Please copy out every line of the rows below word for word, in the same order.
- - - -
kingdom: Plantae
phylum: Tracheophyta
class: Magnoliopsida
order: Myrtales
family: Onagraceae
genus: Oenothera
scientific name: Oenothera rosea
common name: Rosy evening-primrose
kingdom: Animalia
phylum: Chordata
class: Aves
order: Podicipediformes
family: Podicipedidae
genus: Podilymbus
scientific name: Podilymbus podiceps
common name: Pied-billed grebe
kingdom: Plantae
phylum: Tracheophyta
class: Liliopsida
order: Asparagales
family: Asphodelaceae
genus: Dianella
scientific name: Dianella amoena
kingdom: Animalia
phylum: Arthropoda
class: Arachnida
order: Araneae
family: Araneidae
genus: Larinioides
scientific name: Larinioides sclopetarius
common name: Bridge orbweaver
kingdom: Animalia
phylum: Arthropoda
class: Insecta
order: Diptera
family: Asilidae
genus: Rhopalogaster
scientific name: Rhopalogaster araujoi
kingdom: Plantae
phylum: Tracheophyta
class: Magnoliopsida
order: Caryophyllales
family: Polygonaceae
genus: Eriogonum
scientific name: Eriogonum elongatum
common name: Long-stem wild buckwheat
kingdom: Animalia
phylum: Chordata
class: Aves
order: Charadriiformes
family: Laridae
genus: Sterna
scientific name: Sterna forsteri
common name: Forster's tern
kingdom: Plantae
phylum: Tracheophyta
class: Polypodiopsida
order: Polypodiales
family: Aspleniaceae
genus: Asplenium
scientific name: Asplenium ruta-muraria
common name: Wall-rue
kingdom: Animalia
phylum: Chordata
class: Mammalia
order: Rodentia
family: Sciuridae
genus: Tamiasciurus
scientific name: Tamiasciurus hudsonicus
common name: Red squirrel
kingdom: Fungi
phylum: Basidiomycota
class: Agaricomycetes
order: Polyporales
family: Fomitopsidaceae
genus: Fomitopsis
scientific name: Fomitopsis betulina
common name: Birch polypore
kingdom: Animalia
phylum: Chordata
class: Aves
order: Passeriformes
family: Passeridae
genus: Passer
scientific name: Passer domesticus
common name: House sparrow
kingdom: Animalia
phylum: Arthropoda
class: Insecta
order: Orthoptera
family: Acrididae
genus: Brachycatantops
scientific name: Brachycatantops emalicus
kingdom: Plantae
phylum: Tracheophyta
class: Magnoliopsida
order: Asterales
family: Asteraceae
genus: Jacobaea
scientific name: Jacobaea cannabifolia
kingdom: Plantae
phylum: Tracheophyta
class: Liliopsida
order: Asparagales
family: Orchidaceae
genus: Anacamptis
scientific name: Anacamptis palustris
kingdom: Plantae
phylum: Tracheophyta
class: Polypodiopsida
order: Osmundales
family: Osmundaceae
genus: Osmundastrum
- - - -
Complete answer =>
kingdom: Plantae
phylum: Tracheophyta
class: Magnoliopsida
order: Myrtales
family: Onagraceae
genus: Oenothera
scientific name: Oenothera rosea
common name: Rosy evening-primrose
kingdom: Animalia
phylum: Chordata
class: Aves
order: Podicipediformes
family: Podicipedidae
genus: Podilymbus
scientific name: Podilymbus podiceps
common name: Pied-billed grebe
kingdom: Plantae
phylum: Tracheophyta
class: Liliopsida
order: Asparagales
family: Asphodelaceae
genus: Dianella
scientific name: Dianella amoena
kingdom: Animalia
phylum: Arthropoda
class: Arachnida
order: Araneae
family: Araneidae
genus: Larinioides
scientific name: Larinioides sclopetarius
common name: Bridge orbweaver
kingdom: Animalia
phylum: Arthropoda
class: Insecta
order: Diptera
family: Asilidae
genus: Rhopalogaster
scientific name: Rhopalogaster araujoi
kingdom: Plantae
phylum: Tracheophyta
class: Magnoliopsida
order: Caryophyllales
family: Polygonaceae
genus: Eriogonum
scientific name: Eriogonum elongatum
common name: Long-stem wild buckwheat
kingdom: Animalia
phylum: Chordata
class: Aves
order: Charadriiformes
family: Laridae
genus: Sterna
scientific name: Sterna forsteri
common name: Forster's tern
kingdom: Plantae
phylum: Tracheophyta
class: Polypodiopsida
order: Polypodiales
family: Aspleniaceae
genus: Asplenium
scientific name: Asplenium ruta-muraria
common name: Wall-rue
kingdom: Animalia
phylum: Chordata
class: Mammalia
order: Rodentia
family: Sciuridae
genus: Tamiasciurus
scientific name: Tamiasciurus hudsonicus
common name: Red squirrel
kingdom: Fungi
phylum: Basidiomycota
class: Agaricomycetes
order: Polyporales
family: Fomitopsidaceae
genus: Fomitopsis
scientific name: Fomitopsis betulina
common name: Birch polypore
kingdom: Animalia
phylum: Chordata
class: Aves
order: Passeriformes
family: Passeridae
genus: Passer
scientific name: Passer domesticus
common name: House sparrow
kingdom: Animalia
phylum: Arthropoda
class: Insecta
order: Orthoptera
family: Acrididae
genus: Brachycatantops
scientific name: Brachycatantops emalicus
kingdom: Plantae
phylum: Tracheophyta
class: Magnoliopsida
order: Asterales
family: Asteraceae
genus: Jacobaea
scientific name: Jacobaea cannabifolia
kingdom: Plantae
phylum: Tracheophyta
class: Liliopsida
order: Asparagales
family: Orchidaceae
genus: Anacamptis
scientific name: Anacamptis palustris
kingdom: Plantae
phylum: Tracheophyta
class: Polypodiopsida
order: Osmundales
family: Osmundaceae
genus: Osmundastrum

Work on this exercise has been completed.